You can combine different ways of TCM configuration for efficient management of multiple TCM installations:

  • A single YAML file for all installations can contain the common configuration parts. For example, a single configuration storage that is used for all installations, or TLS settings.
  • Environment variables that set specific parameters for each server, such as local directories and paths.
  • Command-line options for parameters that must be unique for different TCM instances running on a single server. For example, http.port.

TCM configuration parameters have the Go language types. Note that this is different from the Tarantool configuration parameters, which have Lua types.

Most options have the Go’s basic types: int and other numeric types, bool, string.

http:
    basic-auth:
        enabled: false # bool
    network: tcp # string
    host: 127.0.0.1 # string
    port: 8080 # int
    request-size: 1572864 # int64

Parameters that can take multiple values are arrays. In YAML, they are passed as YAML arrays: each item on a new line, starting with a dash.

storage:
provider: etcd
etcd:
    endpoints: # array
        - https://192.168.0.1:2379 # item 1
        - https://192.168.0.2:2379 # item 2

Note

In environment variables and command line options, such arrays are passed as semicolon-separated strings of items.

Parameters that set timeouts, TTLs, and other duration values, have the Go’s time.Duration type. Their values can be passed in time-formatted strings such as 4h30m25s.

cluster:
    tarantool-timeout: 10s # duration
    tarantool-ping-timeout: 5s # duration

Finally, there are parameters whose values are constants defined in Go packages. For example, http.websession-cookie.same-site values are constants from the Go’s http.SameSite type.
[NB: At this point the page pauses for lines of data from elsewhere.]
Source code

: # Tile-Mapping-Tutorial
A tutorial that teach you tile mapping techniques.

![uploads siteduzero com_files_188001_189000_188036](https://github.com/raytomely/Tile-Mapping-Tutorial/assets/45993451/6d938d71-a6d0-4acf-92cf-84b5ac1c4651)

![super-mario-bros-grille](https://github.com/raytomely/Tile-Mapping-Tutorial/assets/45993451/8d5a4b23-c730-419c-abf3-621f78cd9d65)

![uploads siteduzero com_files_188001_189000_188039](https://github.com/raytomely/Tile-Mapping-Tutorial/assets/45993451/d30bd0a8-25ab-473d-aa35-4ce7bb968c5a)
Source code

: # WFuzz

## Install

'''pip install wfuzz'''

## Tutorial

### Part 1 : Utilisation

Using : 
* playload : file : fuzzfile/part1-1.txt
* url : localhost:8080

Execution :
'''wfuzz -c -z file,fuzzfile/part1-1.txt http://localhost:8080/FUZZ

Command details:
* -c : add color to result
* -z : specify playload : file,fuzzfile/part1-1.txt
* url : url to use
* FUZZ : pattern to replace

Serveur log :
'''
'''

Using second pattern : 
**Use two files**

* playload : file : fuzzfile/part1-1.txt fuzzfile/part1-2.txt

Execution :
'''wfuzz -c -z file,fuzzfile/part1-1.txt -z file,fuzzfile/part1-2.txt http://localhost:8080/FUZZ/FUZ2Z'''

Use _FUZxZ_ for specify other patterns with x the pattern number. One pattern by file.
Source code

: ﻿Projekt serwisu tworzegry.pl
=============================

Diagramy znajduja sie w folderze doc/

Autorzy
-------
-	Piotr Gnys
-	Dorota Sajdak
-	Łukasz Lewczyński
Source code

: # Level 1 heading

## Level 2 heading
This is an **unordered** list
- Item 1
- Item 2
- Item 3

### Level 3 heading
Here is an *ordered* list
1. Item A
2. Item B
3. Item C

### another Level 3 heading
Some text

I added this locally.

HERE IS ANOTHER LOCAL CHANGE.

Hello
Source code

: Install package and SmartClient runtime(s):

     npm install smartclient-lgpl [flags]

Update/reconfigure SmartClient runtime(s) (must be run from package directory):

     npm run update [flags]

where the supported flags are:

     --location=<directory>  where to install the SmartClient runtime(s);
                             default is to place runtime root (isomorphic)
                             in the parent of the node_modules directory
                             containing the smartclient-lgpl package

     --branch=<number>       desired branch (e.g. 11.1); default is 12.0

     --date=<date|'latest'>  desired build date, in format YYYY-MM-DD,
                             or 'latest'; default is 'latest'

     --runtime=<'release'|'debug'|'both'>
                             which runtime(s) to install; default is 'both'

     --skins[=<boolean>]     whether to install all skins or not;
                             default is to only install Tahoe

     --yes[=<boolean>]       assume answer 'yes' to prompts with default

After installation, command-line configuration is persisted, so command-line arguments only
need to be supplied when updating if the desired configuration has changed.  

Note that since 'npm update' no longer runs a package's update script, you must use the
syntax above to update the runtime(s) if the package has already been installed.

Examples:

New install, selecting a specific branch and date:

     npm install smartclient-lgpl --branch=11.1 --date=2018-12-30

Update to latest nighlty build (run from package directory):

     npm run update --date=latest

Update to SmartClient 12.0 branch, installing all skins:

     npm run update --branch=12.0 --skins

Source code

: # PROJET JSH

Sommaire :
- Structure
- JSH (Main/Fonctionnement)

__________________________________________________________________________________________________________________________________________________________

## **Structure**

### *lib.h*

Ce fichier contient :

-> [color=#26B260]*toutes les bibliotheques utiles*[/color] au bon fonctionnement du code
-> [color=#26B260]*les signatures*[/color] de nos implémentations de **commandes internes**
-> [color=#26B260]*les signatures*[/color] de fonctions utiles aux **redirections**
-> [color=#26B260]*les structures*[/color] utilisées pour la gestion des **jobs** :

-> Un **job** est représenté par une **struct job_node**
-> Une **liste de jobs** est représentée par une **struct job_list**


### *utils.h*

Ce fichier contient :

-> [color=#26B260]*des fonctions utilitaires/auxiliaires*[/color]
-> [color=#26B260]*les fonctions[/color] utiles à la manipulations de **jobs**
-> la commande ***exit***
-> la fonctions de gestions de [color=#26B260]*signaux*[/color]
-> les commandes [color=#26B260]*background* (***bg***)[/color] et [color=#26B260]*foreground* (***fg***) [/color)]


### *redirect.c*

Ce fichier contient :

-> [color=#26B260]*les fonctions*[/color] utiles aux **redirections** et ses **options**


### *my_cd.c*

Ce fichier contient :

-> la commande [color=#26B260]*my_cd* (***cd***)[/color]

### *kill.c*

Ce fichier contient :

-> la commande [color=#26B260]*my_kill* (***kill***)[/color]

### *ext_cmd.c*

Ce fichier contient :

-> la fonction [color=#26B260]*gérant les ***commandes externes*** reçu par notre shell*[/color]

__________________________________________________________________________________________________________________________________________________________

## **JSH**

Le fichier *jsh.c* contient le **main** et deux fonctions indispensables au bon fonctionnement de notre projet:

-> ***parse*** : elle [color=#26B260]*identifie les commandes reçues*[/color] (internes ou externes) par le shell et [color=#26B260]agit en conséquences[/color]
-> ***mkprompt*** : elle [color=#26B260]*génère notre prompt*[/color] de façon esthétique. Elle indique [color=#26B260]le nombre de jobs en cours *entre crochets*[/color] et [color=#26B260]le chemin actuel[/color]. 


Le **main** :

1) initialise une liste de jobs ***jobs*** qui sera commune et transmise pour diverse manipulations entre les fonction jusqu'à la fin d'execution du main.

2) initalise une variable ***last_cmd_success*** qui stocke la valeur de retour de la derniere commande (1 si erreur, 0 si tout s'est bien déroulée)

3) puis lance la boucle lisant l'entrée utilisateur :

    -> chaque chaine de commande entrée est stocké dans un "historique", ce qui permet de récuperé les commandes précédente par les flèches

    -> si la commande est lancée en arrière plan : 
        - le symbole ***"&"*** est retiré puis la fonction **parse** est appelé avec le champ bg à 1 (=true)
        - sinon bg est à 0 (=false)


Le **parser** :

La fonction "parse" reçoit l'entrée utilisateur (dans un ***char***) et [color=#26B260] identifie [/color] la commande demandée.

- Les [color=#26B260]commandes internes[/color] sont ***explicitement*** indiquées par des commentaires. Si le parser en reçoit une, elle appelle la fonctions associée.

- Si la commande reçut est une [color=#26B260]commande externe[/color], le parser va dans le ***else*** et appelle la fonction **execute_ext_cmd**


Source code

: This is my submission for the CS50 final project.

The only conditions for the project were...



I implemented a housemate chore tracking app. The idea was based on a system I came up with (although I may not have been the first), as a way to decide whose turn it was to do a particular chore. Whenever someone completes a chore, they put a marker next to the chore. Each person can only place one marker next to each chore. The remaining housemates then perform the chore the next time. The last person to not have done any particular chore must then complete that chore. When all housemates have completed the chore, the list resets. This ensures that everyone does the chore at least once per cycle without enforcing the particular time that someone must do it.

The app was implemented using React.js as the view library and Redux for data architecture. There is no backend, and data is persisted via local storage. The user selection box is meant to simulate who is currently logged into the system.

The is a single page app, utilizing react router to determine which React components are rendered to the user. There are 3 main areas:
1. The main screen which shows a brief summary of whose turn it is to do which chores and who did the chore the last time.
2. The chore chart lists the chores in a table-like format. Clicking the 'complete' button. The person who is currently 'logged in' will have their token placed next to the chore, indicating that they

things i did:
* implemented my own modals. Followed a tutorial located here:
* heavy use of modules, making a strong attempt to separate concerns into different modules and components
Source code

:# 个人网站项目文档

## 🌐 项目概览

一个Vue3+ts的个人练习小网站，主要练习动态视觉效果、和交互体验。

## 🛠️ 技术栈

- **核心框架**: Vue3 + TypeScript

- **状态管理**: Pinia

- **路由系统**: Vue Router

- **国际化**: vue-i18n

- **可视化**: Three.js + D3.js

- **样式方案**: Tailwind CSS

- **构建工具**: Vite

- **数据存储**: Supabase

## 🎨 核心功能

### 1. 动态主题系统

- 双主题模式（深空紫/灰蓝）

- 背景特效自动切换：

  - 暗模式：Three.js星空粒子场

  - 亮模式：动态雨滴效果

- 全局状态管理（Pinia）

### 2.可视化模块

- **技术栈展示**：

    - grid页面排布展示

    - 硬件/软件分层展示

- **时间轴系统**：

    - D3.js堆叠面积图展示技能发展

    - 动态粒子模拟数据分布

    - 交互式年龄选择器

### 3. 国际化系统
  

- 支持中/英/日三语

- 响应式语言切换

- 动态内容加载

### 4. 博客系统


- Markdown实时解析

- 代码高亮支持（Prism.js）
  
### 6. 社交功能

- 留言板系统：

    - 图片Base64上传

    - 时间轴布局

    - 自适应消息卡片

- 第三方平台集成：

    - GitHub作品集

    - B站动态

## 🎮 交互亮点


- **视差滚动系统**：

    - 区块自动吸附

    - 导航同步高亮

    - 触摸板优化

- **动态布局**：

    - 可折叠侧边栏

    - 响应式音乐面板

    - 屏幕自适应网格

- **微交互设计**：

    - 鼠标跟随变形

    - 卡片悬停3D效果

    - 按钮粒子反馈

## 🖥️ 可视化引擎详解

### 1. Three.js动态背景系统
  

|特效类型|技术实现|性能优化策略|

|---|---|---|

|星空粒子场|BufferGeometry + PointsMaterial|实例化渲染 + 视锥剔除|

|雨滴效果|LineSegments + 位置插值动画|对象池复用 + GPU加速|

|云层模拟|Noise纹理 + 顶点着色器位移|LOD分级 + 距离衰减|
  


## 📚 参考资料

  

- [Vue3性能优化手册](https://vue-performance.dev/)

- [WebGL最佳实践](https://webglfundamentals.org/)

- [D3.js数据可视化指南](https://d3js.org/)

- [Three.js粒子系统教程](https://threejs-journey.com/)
To find out the exact values available for such parameters, refer to the Go packages documentation.

http:
    websession-cookie:
        same-site: SameSiteStrictMode

You can create a YAML configuration template for TCM with all parameters and their default values using the generate-config option of the tcm executable.

To write a default TCM configuration to the tcm.example.yml file, run:

tcm generate-config > tcm.example.yml.